Kutipan untuk dibaca:
········
Sammaria bengong. Amang tetep bersabda, “About an unconventional Indonesian women trying to find a husband with the background of her sister getting married.”

Petir menyambar di kejauhan.

Sabda amang, sesuatu yang jujur dan dari hati itu pasti akan relate dengan orang banyak. The reason why cin(T)a speaks to so many people is because it came from the heart... no matter how dark and painful that heart was.

Thus spake amang. She doesn’t think so.

Bosen ah nyeritain diri sendiri. Masih banyak perkara lain yang lebih penting di dunia ini. Banjir Bandang di Madina. Desa yang longsor karena kades korup. Perjuangan ibu nyelamatin anaknya di Gaza. Something more important like Yasmin Ahmad’s blog. She writes so much about all the important things in this world. Sammaria gak mau filmnya cuma tentang cewe gak laku-laku pengen kawin gara2 kakaknya kawinan.

Sammaria bercerita tentang ini ke kakaknya. She can’t help noticing the excitement in her sister’s eyes. Even the idea of having a character based on the sister really makes her tersanjung 6. Si kakak nggak ngomong... tapi bibir atasnya merapat dan gigi tonggosnya (despite of years of kawat gigi) menyembul ke luar. Gigi yang gak bisa disembunyikan tiap si kakak senang. Makanya si kakak nggak bisa boong dan gak bisa ikutan maen film walaupun cuma jadi ekstras jualan pulsa.

“Ah kau! Kutu di seberang lautan kau cari. Gajah di depan mata kau tak lihat,” sungut si kakak masih sakit hati karena foto2 di kamarnya diturunin semua pas shooting cin(T)a. Alhasil kamarnya tenar, foto doi nggak.

Habisnya penonton Indonesia lebih prefer kutu daripada gajah. Kalau pake gajah kayak si kakak, bisa2 gak laku filmnya.
········
Informasi yang diberikan:
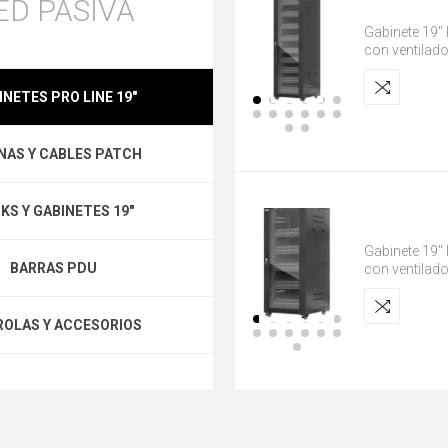
ED PASIVA
Gabinete 19" 
con ventilad
INETES PRO LINE 19"
NAS Y CABLES PATCH
KS Y GABINETES 19"
Gabinete 19" 
BARRAS PDU
con ventilad
OLAS Y ACCESORIOS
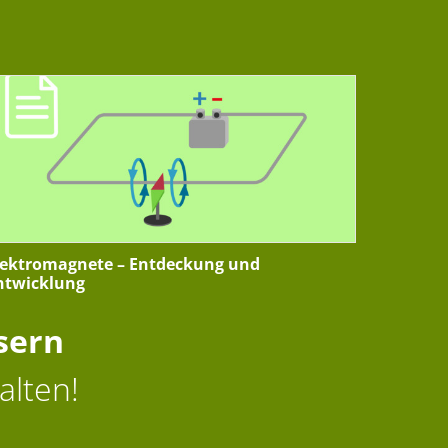
lektromagnete – Entdeckung und
ntwicklung
sern
alten!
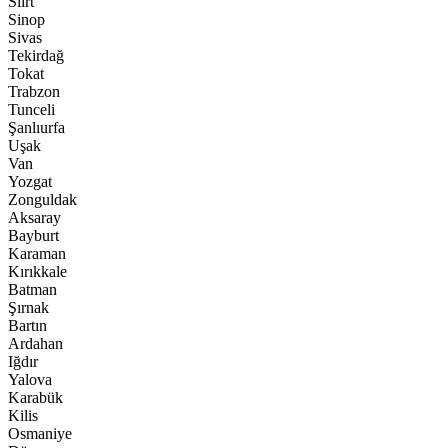
Siirt
Sinop
Sivas
Tekirdağ
Tokat
Trabzon
Tunceli
Şanlıurfa
Uşak
Van
Yozgat
Zonguldak
Aksaray
Bayburt
Karaman
Kırıkkale
Batman
Şırnak
Bartın
Ardahan
Iğdır
Yalova
Karabük
Kilis
Osmaniye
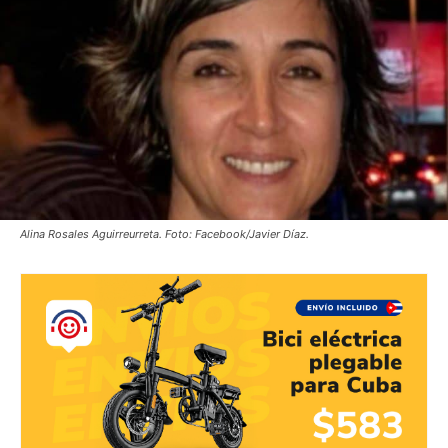
Alina Rosales Aguirreurreta. Foto: Facebook/Javier Díaz.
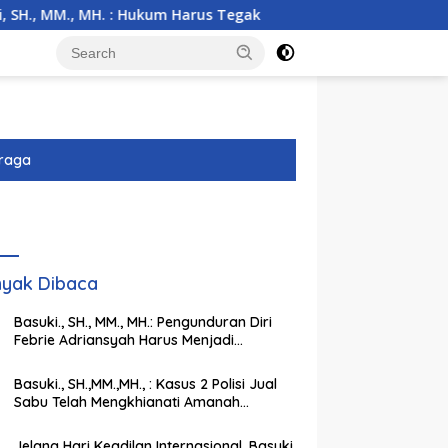
MH. : Hukum Harus Tegak
Kemarau Ekstrem Ancam 43 Hek
raga
yak Dibaca
Basuki., SH., MM., MH.: Pengunduran Diri
Febrie Adriansyah Harus Menjadi
Momentum Memperkuat Integritas
Penegakan Hukum
Basuki., SH.,MM.,MH., : Kasus 2 Polisi Jual
Sabu Telah Mengkhianati Amanah
Negara, Harus Dihukum Berat
Jelang Hari Keadilan Internasional, Basuki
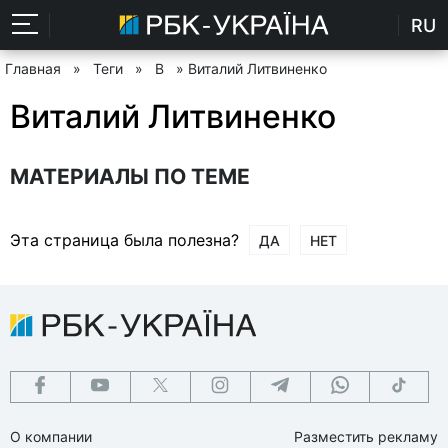
RU
Главная
»
Теги
»
В
» Виталий Литвиненко
Виталий Литвиненко
МАТЕРИАЛЫ ПО ТЕМЕ
Эта страница была полезна?
ДА
НЕТ
О компании
Разместить рекламу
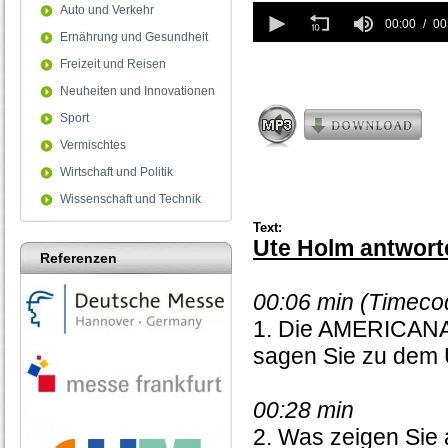
0
Auto und Verkehr
seconds
00:00
00
Ernährung und Gesundheit
of
0
Freizeit und Reisen
seconds
Neuheiten und Innovationen
Sport
Vermischtes
Wirtschaft und Politik
Wissenschaft und Technik
Text:
Ute Holm antwort
Referenzen
00:06 min (Timeco
1. Die AMERICANA i
sagen Sie zu dem
00:28 min
2. Was zeigen Si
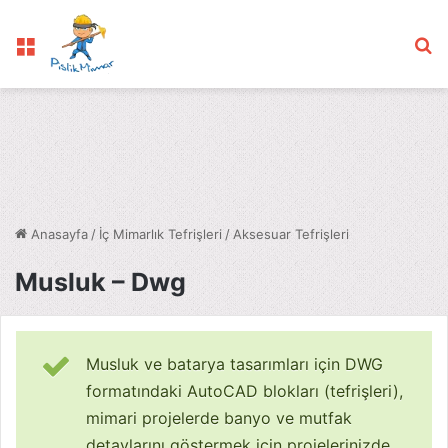
Menü
Ar
Anasayfa
/
İç Mimarlık Tefrişleri
/
Aksesuar Tefrişleri
Musluk – Dwg
Musluk ve batarya tasarımları için DWG
formatındaki AutoCAD blokları (tefrişleri),
mimari projelerde banyo ve mutfak
detaylarını göstermek için projelerinizde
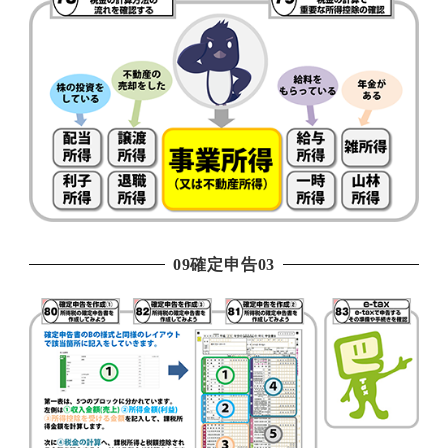
09確定申告03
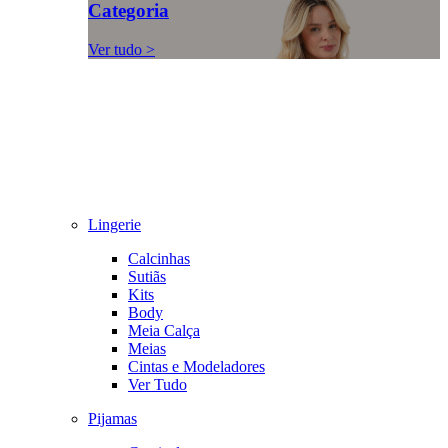
Categoria
Ver tudo >
Lingerie
Calcinhas
Sutiãs
Kits
Body
Meia Calça
Meias
Cintas e Modeladores
Ver Tudo
Pijamas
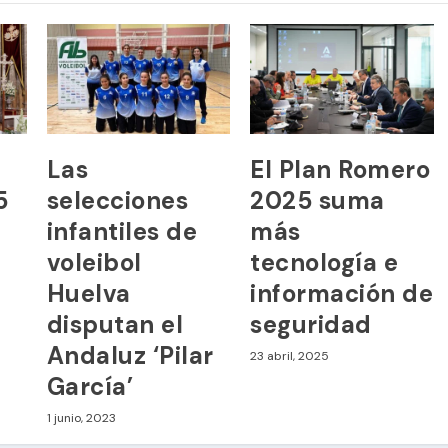
Las
El Plan Romero
5
selecciones
2025 suma
infantiles de
más
voleibol
tecnología e
a
Huelva
información de
disputan el
seguridad
s
Andaluz ‘Pilar
23 abril, 2025
García’
1 junio, 2023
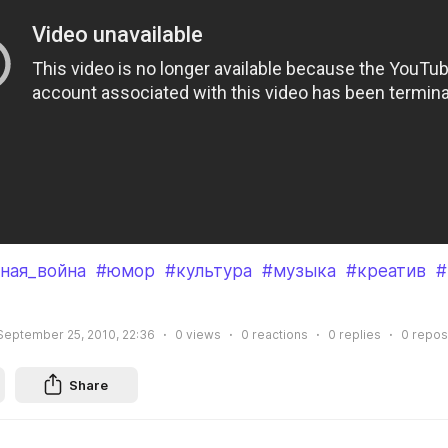
ная_война
#юмор
#культура
#музыка
#креатив
#
September 25, 2010, 22:36
0
views
0
reactions
0
replies
0
repos
Share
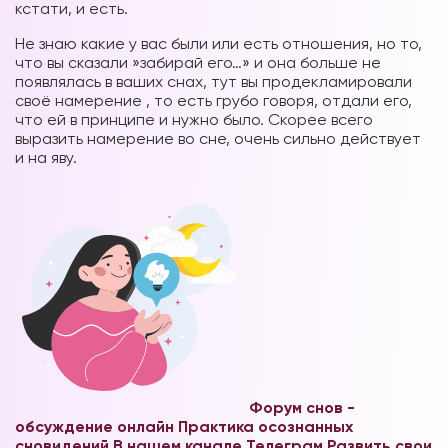
кстати, и есть.
Не знаю какие у вас были или есть отношения, но то,
что вы сказали »забирай его…» и она больше не
появлялась в ваших снах, тут вы продекламировали
своё намерение , то есть грубо говоря, отдали его,
что ей в принципе и нужно было. Скорее всего
выразить намерение во сне, очень сильно действует
и на яву.
Форум снов -
обсуждение онлайн
Практика осознанных
сновидений В нашем канале Телеграм
Развить свои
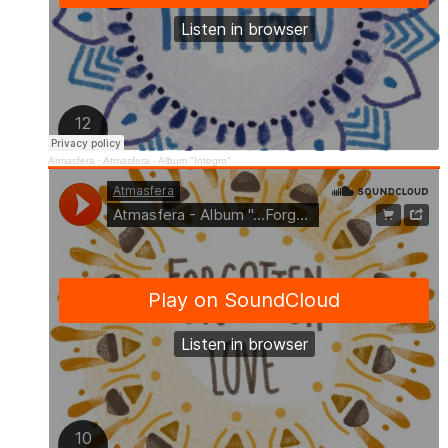
Atmasfera
·
Atmasfera - Album "Integro"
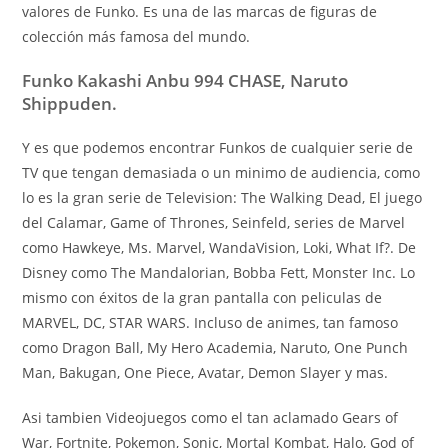
valores de Funko. Es una de las marcas de figuras de
colección más famosa del mundo.
Funko Kakashi Anbu 994 CHASE, Naruto
Shippuden.
Y es que podemos encontrar Funkos de cualquier serie de
TV que tengan demasiada o un minimo de audiencia, como
lo es la gran serie de Television: The Walking Dead, El juego
del Calamar, Game of Thrones, Seinfeld, series de Marvel
como Hawkeye, Ms. Marvel, WandaVision, Loki, What If?. De
Disney como The Mandalorian, Bobba Fett, Monster Inc. Lo
mismo con éxitos de la gran pantalla con peliculas de
MARVEL, DC, STAR WARS. Incluso de animes, tan famoso
como Dragon Ball, My Hero Academia, Naruto, One Punch
Man, Bakugan, One Piece, Avatar, Demon Slayer y mas.
Asi tambien Videojuegos como el tan aclamado Gears of
War, Fortnite, Pokemon, Sonic, Mortal Kombat, Halo, God of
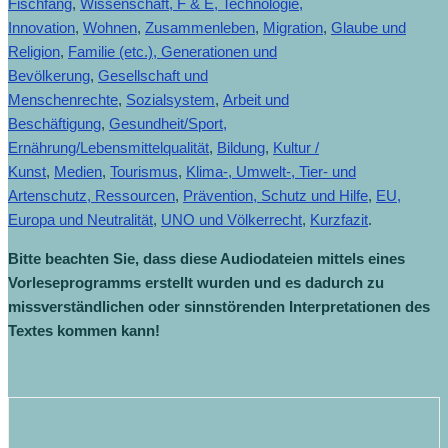
Fischfang
,
Wissenschaft, F & E, Technologie,
Innovation
,
Wohnen
,
Zusammenleben
,
Migration
,
Glaube und
Religion
,
Familie (etc.), Generationen und
Bevölkerung
,
Gesellschaft und
Menschenrechte
,
Sozialsystem
,
Arbeit und
Beschäftigung
,
Gesundheit/Sport,
Ernährung/Lebensmittelqualität
,
Bildung
,
Kultur /
Kunst
,
Medien
,
Tourismus
,
Klima-, Umwelt-, Tier- und
Artenschutz, Ressourcen
,
Prävention, Schutz und Hilfe
,
EU,
Europa und Neutralität
,
UNO und Völkerrecht
,
Kurzfazit
.
Bitte beachten Sie, dass diese Audiodateien mittels eines
Vorleseprogramms erstellt wurden und es dadurch zu
missverständlichen oder sinnstörenden Interpretationen des
Textes kommen kann!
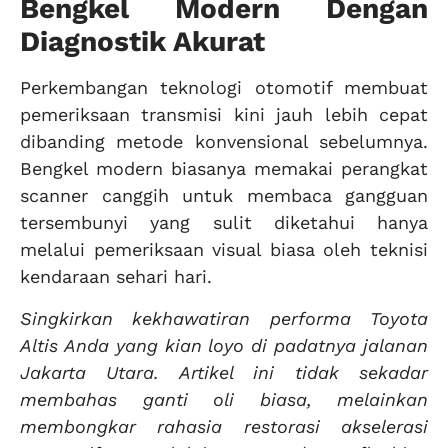
Bengkel Modern Dengan
Diagnostik Akurat
Perkembangan teknologi otomotif membuat
pemeriksaan transmisi kini jauh lebih cepat
dibanding metode konvensional sebelumnya.
Bengkel modern biasanya memakai perangkat
scanner canggih untuk membaca gangguan
tersembunyi yang sulit diketahui hanya
melalui pemeriksaan visual biasa oleh teknisi
kendaraan sehari hari.
Singkirkan kekhawatiran performa Toyota
Altis Anda yang kian loyo di padatnya jalanan
Jakarta Utara. Artikel ini tidak sekadar
membahas ganti oli biasa, melainkan
membongkar rahasia restorasi akselerasi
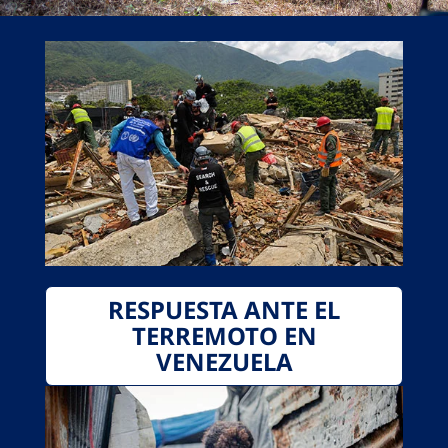
RESPUESTA ANTE EL
TERREMOTO EN
VENEZUELA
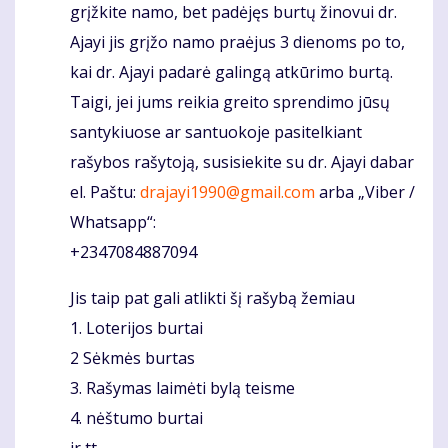
grįžkite namo, bet padėjęs burtų žinovui dr.
Ajayi jis grįžo namo praėjus 3 dienoms po to,
kai dr. Ajayi padarė galingą atkūrimo burtą.
Taigi, jei jums reikia greito sprendimo jūsų
santykiuose ar santuokoje pasitelkiant
rašybos rašytoją, susisiekite su dr. Ajayi dabar
el. Paštu:
drajayi1990@gmail.com
arba „Viber /
Whatsapp“:
+2347084887094
Jis taip pat gali atlikti šį rašybą žemiau
1. Loterijos burtai
2 Sėkmės burtas
3. Rašymas laimėti bylą teisme
4. nėštumo burtai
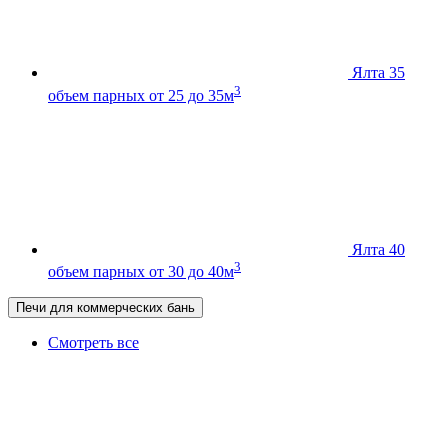
Ялта 35
3
объем парных от 25 до 35м
Ялта 40
3
объем парных от 30 до 40м
Печи для коммерческих бань
Смотреть все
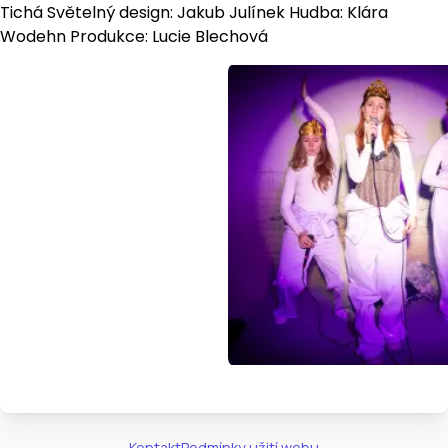
Tichá Světelný design: Jakub Julínek Hudba: Klára
Wodehn Produkce: Lucie Blechová
Kontakt
Podmínky užití webu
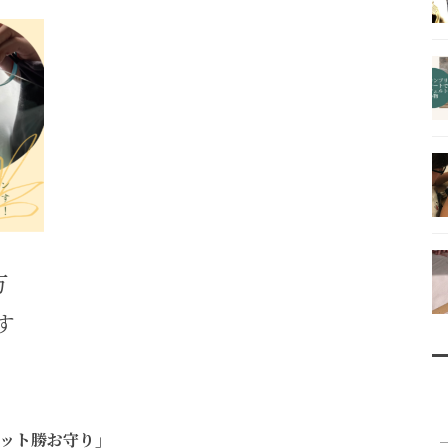
方
す
ット勝お守り」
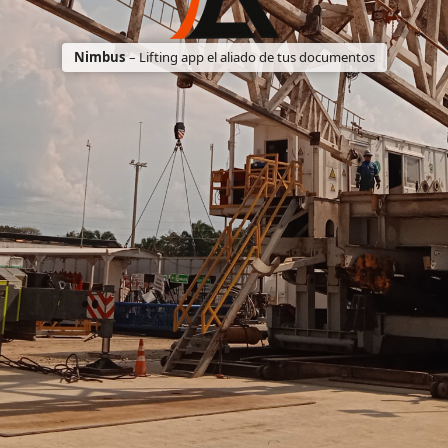
Nimbus
– Lifting app el aliado de tus documentos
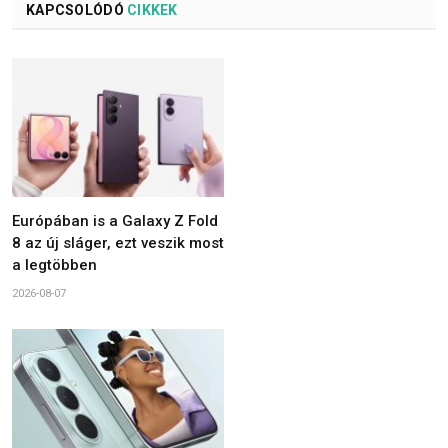
KAPCSOLÓDÓ
CIKKEK
Európában is a Galaxy Z Fold
8 az új sláger, ezt veszik most
a legtöbben
2026-08-07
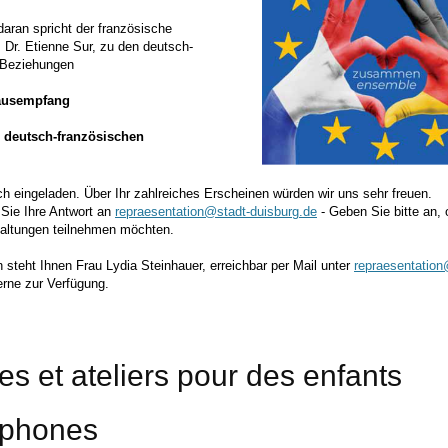
aran spricht der französische
 Dr. Etienne Sur, zu den deutsch-
 Beziehungen
ausempfang
 deutsch-französischen
ich eingeladen. Über Ihr zahlreiches Erscheinen würden wir uns sehr freuen.
 Sie Ihre Antwort an
repraesentation@stadt-duisburg.de
- Geben Sie bitte an, 
taltungen teilnehmen möchten.
 steht Ihnen Frau Lydia Steinhauer, erreichbar per Mail unter
repraesentation
erne zur Verfügung.
es et ateliers pour des enfants
ophones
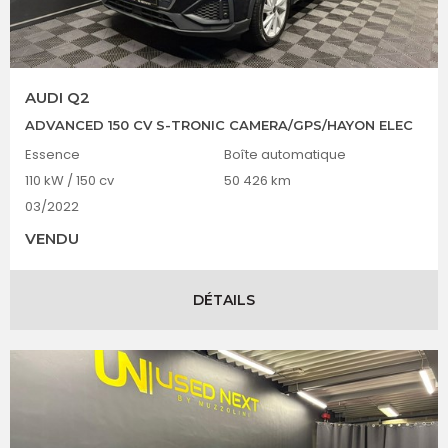
AUDI Q2
ADVANCED 150 CV S-TRONIC CAMERA/GPS/HAYON ELEC
Essence
Boîte automatique
110 kW / 150 cv
50 426 km
03/2022
VENDU
DÉTAILS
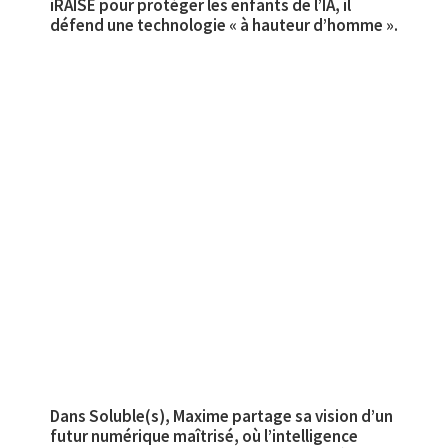
iRAISE pour protéger les enfants de l’IA, il
défend une technologie « à hauteur d’homme ».
Dans Soluble(s), Maxime partage sa vision d’un
futur numérique maîtrisé, où l’intelligence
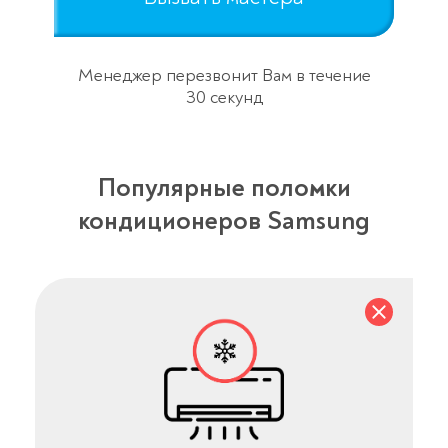
Менеджер перезвонит Вам в течение
30 секунд
Популярные поломки
кондиционеров Samsung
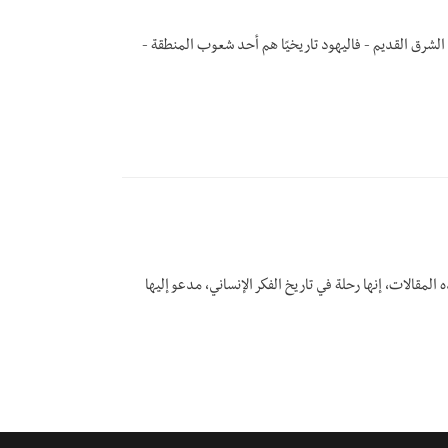
الشرق القديم - فاليهود تاريخيًا هم أحد شعوب المنطقة -
 المقالات، إنها رحلة في تاريخ الفكر الإنساني، مدعو إليها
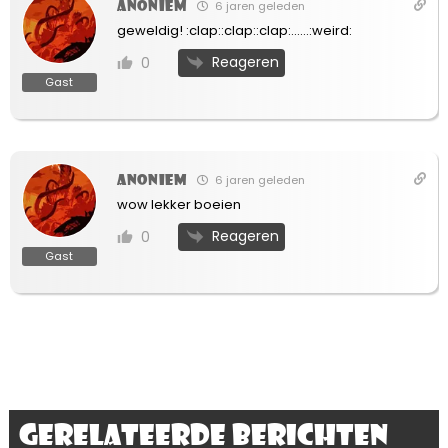
Anoniem
6 jaren geleden
geweldig! :clap::clap::clap:……:weird:
Reageren
0
Gast
Anoniem
6 jaren geleden
wow lekker boeien
Reageren
0
Gast
Gerelateerde berichten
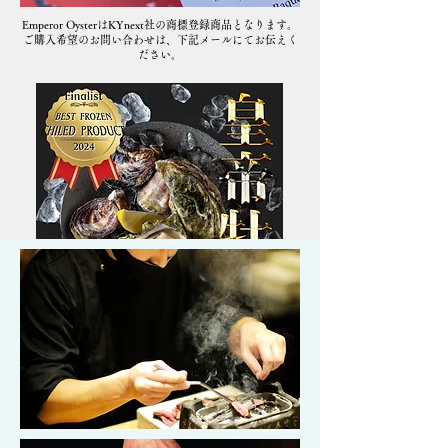
Emperor OysterはKYnext社の商標登録商品となります。
​ご購入希望のお問い合わせは、下記メールにてお伝えく
ださい。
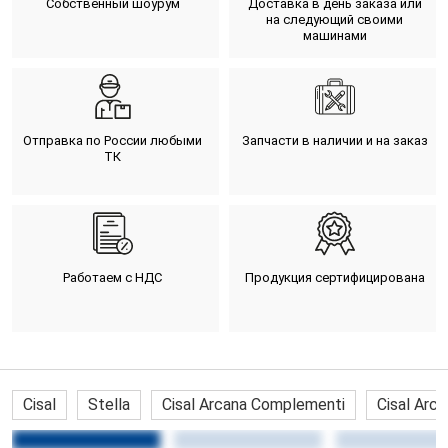
Собственный шоурум
Доставка в день заказа или
на следующий своими
машинами
Отправка по России любыми
Запчасти в наличии и на заказ
ТК
Работаем с НДС
Продукция сертифицирована
Cisal
Stella
Cisal Arcana Complementi
Cisal Arc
········
Tugas: Tulis ulang bagian kutipan yang dimulai dari "Sammaria bercerita tentang" dan berakhir pada "foto doi nggak.". Ganti "kawat gigi" dengan "behel".

Hasil di bawah:
Sammaria bercerita tentang ini ke kakaknya. She can’t help noticing the excitement in her sister’s eyes. Even the idea of having a character based on the sister really makes her tersanjung 6. Si kakak nggak ngomong... tapi bibir atasnya merapat dan gigi tonggosnya (despite of years of behel) menyembul ke luar. Gigi yang gak bisa disembunyikan tiap si kakak senang. Makanya si kakak nggak bisa boong dan gak bisa ikutan maen film walaupun cuma jadi ekstras jualan pulsa.

“Ah kau! Kutu di seberang lautan kau cari. Gajah di depan mata kau tak lihat,” sungut si kakak masih sakit hati karena foto2 di kamarnya diturunin semua pas shooting cin(T)a. Alhasil kamarnya tenar, foto doi nggak.